Rationale The mechanisms through which Vagal Nerve Stimulation (VNS) acts on seizure frequency and quality of life in the treatment of epilepsy are currently unknown: no study has yet focused on the action of VNS on the aperiodic component of the EEG, which is a power spectrum 1/f-like signal related to biological functions1 (aging and cognitive processes) and processes of neuronal excitation and inhibition in different diseases.2 This study aims to investigate the effect of VNS on the Exponent and Offset aperiodic parameters during resting state on 64ch EEG tracks in patients affected by drug-resistant epilepsy. Methods Among the patients referred to our Centre, 10 patients with drug-resistant epilepsy, not eligible for epilepsy surgery and without psychiatric comorbidities, were selected.

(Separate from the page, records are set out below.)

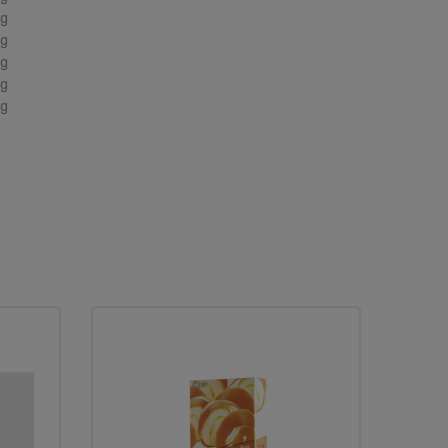
g
g
g
g
g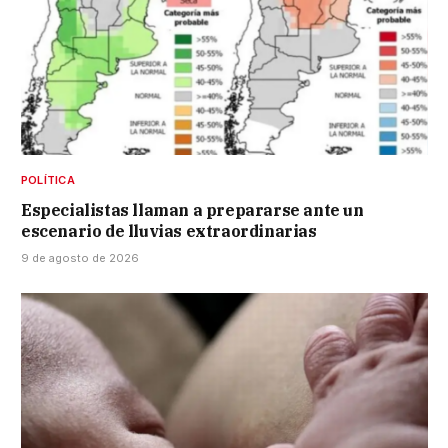
POLÍTICA
Especialistas llaman a prepararse ante un
escenario de lluvias extraordinarias
9 de agosto de 2026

Each patient underwent a 64-ch EEG recording in resting state before and one year after VNS implantation; clinical response was computed by McHugh's Class.3 On each trace, a neurologist experienced in electroencephalography selected 20 epochs of 8 seconds (sampling rate at 1024 Hz), free of artifacts and interictal abnormalities. The aperiodic parameters were computed over the entire scalp and in individual channels on each extracted epoch. The differences in these parameters before and after VNS were studied with a U test, in responders (McHugh Class I-II) and non-responders (McHugh Class III-IV) separately. Results Exponent and offset parameters in the global scalp analysis showed a decrease in the responders and an increase after VNS in the non-responders. (Table 1) The analysis of individual channels showed similar behaviors. Responders exhibited higher exponent values before VNS in the frontal and temporal channels whereas non-responders after VNS in the frontal, temporal, parietal and central channels. In the responders' group, the offset parameter was higher before VNS in frontal, temporal, occipital and central channels, and in non-responders' group after VNS in all channels. (Table 2) Conclusions Despite the need of an analysis on a larger sample and the limits of a scalp-derived signal, our results show that VNS acts on aperiodic EEG components differently in responders and non-responders, suggesting a possible reduction in neuronal excitability in responders. Further studies should be carried out to identify which patients will exhibit a good response to VNS, to treat only those most likely to benefit it.